La particolarità di Searching è che la trama si svolge interamente su uno schermo. O meglio, sugli schermi di diversi dispositivi tecnologici: un paio di computer, un cellulare, un televisore, alcune telecamere… Un linguaggio coraggioso per contestualizzare una vicenda crime nell’era contemporanea, dove qualunque informazione sembra a portata di clic e anche alle persone comuni viene naturale improvvisarsi “detective”.

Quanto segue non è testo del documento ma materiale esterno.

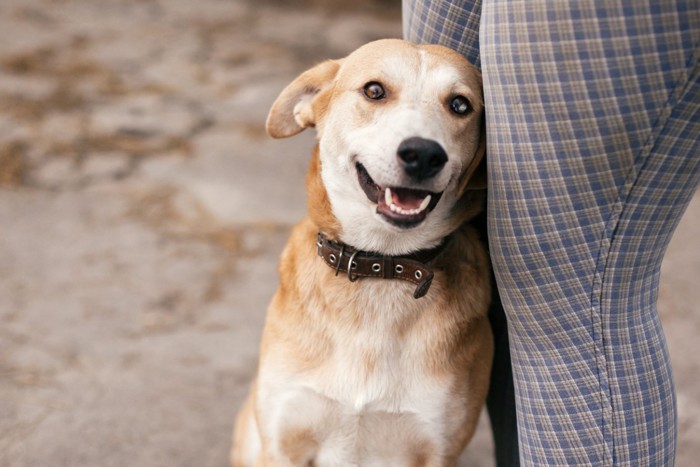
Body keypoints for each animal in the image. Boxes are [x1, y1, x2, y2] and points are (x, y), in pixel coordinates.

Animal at [231, 39, 492, 467]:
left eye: (460, 105)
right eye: (374, 91)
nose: (423, 154)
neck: (380, 267)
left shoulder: (437, 448)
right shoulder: (284, 440)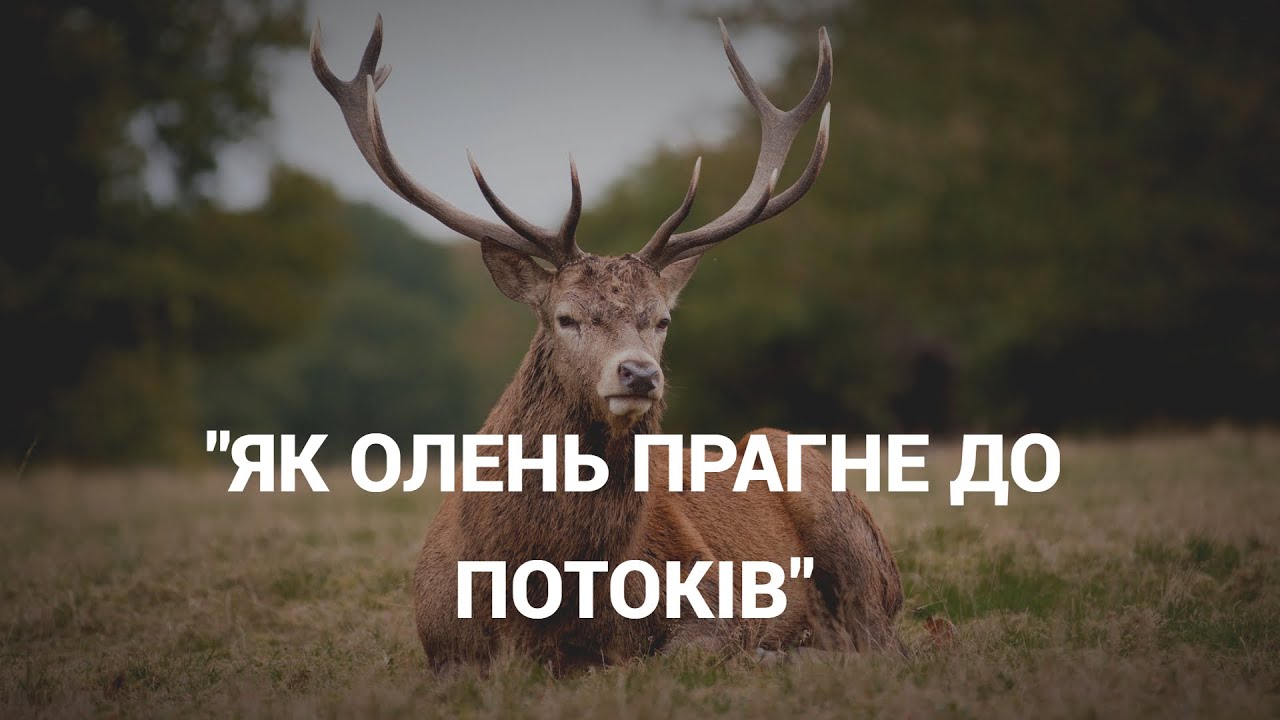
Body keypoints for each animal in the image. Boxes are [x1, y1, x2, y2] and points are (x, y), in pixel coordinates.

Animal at [312, 14, 902, 674]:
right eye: (566, 317)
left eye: (661, 320)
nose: (640, 374)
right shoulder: (442, 644)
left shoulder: (717, 601)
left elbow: (680, 654)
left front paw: (769, 656)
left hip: (844, 528)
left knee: (887, 640)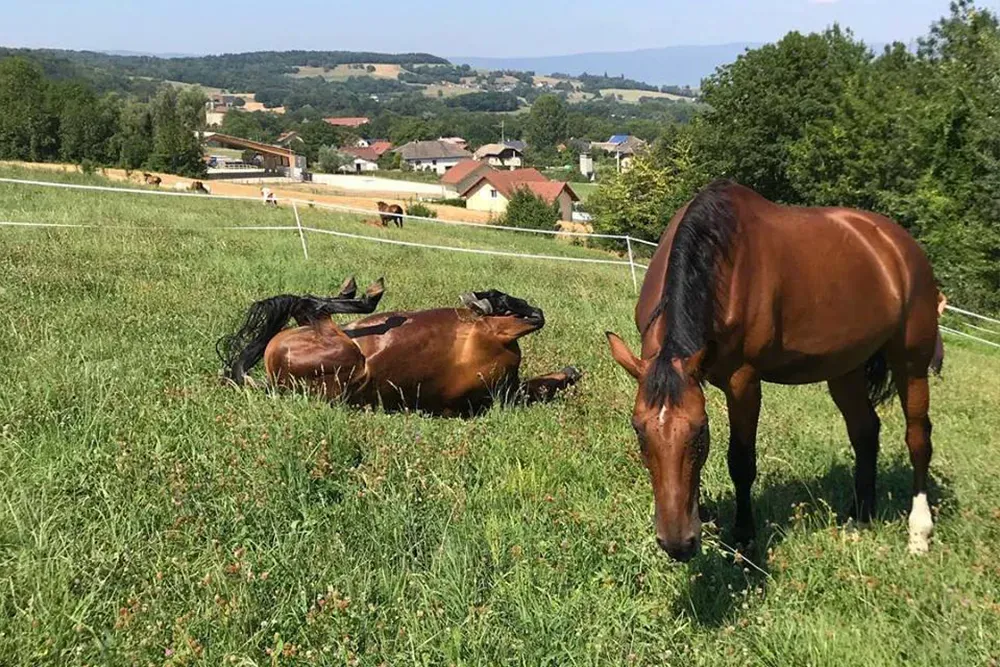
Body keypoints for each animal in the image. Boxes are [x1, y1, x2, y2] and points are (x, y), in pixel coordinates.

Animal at [217, 281, 581, 417]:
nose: (574, 371)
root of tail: (275, 382)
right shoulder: (497, 333)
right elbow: (534, 315)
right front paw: (488, 298)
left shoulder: (497, 334)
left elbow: (536, 316)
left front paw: (488, 299)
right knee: (308, 306)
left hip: (348, 355)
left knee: (311, 307)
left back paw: (362, 296)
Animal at [605, 179, 940, 561]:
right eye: (639, 432)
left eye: (700, 432)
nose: (677, 545)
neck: (721, 257)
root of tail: (899, 245)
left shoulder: (743, 382)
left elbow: (741, 461)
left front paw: (744, 536)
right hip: (845, 369)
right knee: (865, 431)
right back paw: (860, 517)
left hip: (911, 363)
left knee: (918, 438)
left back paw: (918, 534)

Quella dei dispositivi è una mossa ardita (per quanto non unica nel suo genere) e non priva di forzature, che alla lunga può risultare un po’ soffocante. In generale però, funziona: a sostenerla quali veri punti di forza del film ci sono infatti una regia brillante – dietro la macchina da presa l’esordiente Aneesh Chaganty, americano di origina indiana – e una struttura drammaturgica solida, che rendono scorrevole la narrazione e aiutano a empatizzare coi protagonisti, nonostante il doppio filtro dello schermo dentro lo schermo. Questo si nota già dalle primissime scene, che ci raccontano in pochi minuti la nascita e l’evoluzione di una famiglia stroncata da un lutto prematuro: una sequenza asciutta ma ricca di sentimento, che ricorda vagamente l’ormai iconica sequenza d’apertura di Up. Impossibile, dopo queste prime scene, non fare il tifo per la famiglia Kim: è così che il nostro cuore è con il padre David quando, ancora segnato dalla morte della moglie, realizza con dolore che Margot, la sua unica figlia, è scomparsa nel nulla. Cercando affannosamente indizi tra i messaggi privati e i profili social di Margot, David si trova a fare i conti con un’ulteriore amara verità, ovvero che non conosce per nulla sua figlia.
Contribuiscono all’efficacia del film le buone prove di John Cho e Debra Messing, certamente non i volti più scontati per queste parti. Fa piacere vedere un nome asiatico come protagonista (non stereotipato) di un film statunitense, e la Messing dopo anni di Will & Grace forse riuscirà a ritagliarsi uno spazio al di fuori del genere comico.
Estraneo a una retorica contro i rischi del digitale che apparirebbe ormai anacronistica, il film col suo linguaggio particolare sembra piuttosto volersi calare il più possibile in uno scenario attuale. Non stupisce il fatto che il regista provenga da Google, presenza preponderante nel film (come nella realtà) oltre che significativa per l’avanzamento delle indagini, tanto da far sembrare a tratti la pellicola una campagna di branded content. Ciò che resta allo spettatore comunque, al di là del linguaggio, è una buona storia. In fondo, non è questo ciò che conta di più?